Course: Investment Planning
Lesson 3: Equity Securities
I’m having trouble following the math on the example (shown below) at the bottom of the page. Could you please walk through the calculations? I understand how the initial margin with cash amount is calculated, but it gets a bit fuzzy for me after that.
Jarrod would like to purchase 100 shares of XYZ on margin at $200 per share. He goes to Sorrow Brokerage House and is told that they will require a 60% initial margin call. The settlement date on the transaction is T+2.
For Jarrod to be able to purchase the 100 shares at $20,000, he will have to put $12,000 of cash into his margin account at Sorrow within 2 days of the transaction.
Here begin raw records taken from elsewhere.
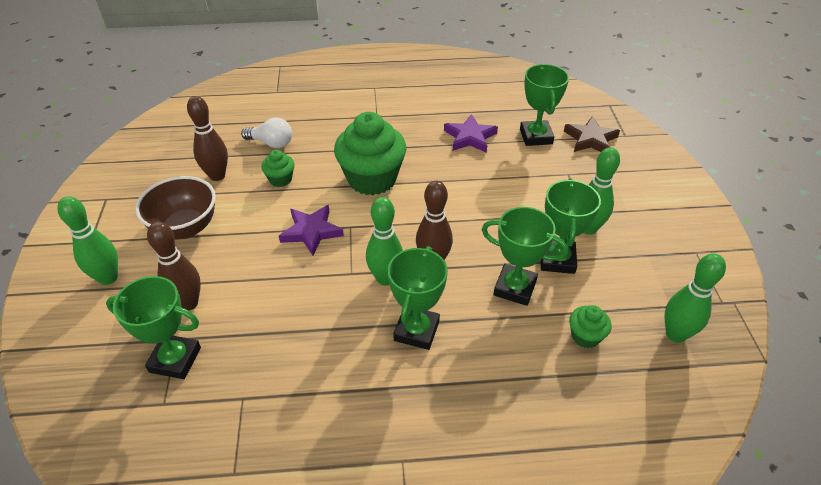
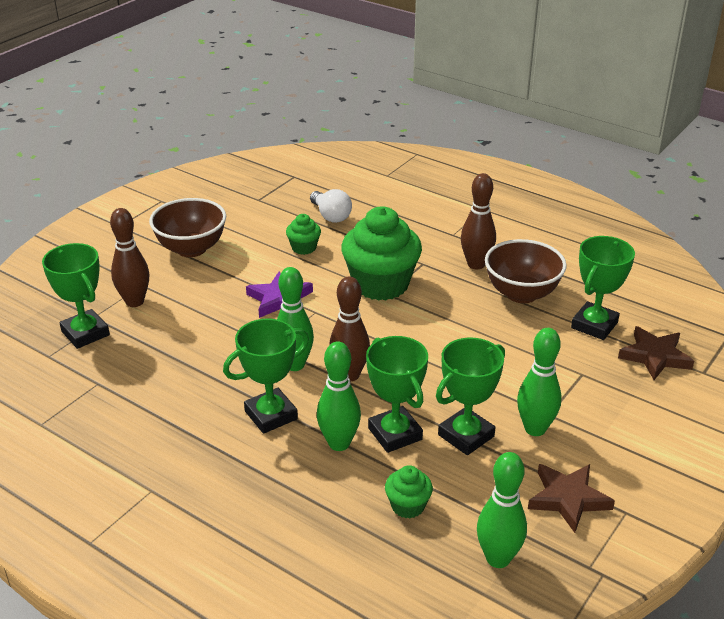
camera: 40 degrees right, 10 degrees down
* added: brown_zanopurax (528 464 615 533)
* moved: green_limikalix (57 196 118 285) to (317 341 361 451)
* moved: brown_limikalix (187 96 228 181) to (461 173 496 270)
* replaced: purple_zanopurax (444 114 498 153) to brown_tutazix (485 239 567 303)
If Jarrod chooses to collateralize with securities instead of cash, for every thousand dollars worth of securities placed in the account, he could gain credit of $400. Thus, he would need to pledge $50,000 of securities to have sufficient collateral to purchase the $20,000 shares on margin.
Minimum Maintenance Requirement
For Jarrod to remain in good standing, he would need to keep his account at 25% equity after the initial margin. So let’s assume the value of Jarrod’s shares declined to $16,000. That would mean he had lost $4,000. He now has $8,000 in equity, or 50% of the total value, which is well above the minimum maintenance requirement.
For Jarrod to receive a margin call, the total value of equity would need to fall to 25%. That would happen if the total value of the account fell to about $10,650. At that point, if Jarrod had not put any additional cash into the account at any time, he would have $2,650 in equity, which would be 24.9%. At that time, Jarrod would receive a margin call and need to deposit more cash into the account.
Happy to help here.
Here, we are looking to have no less than 25% equity in our position. Think about it like a home. If a home is valued at $400,000 and you put $100,000 in cash down, then you have 25% equity. That remaining $300,000 would be a mortgage. So, 25% equity and 75% debt (what you owe). Now if the house increased in value to $500,000, you would still have your $300,000 of debt and your equity position grows to $200,00, or 40%. However, if the market crashes and your home is now worth $300,000, then you are 100% debt because you have the $300,000 mortgage to pay and only have a home worth that same amount.
Same thing with a brokerage account. In our example, he started with $12,000 in cash and $20,000 worth of stocks. This would mean he has $8,000 he “owes” the brokerage account. So, he has 60% equity and 40% debt. But he’s fine at this point because if he had to, he could sell all of his stock and get his $12,000 back and pay the brokerage the $8,000 he owes them. Now, if his stocks lose value down to $16,000, he would still have the $8,000 in debt, which means he only has $8,000 in equity. So, he’s at 50% equity and 50% debt.
A margin call takes place when equity position drops to below 25%. Or another way to look it, when debt grows to 75%. So, how do we know when Jarrod hits that? We know he owes $8,000 to the brokerage, so $8,000 is 75% of what? To calculate that, we do $8,000 divided by .75. That equals (about) $10,650. If the value of his account drops all the way down to $10,650, that would mean he has $8,000 in debt (75%) and $2,650 in equity (25%).
Does that help to clarify, Robert? Let me know.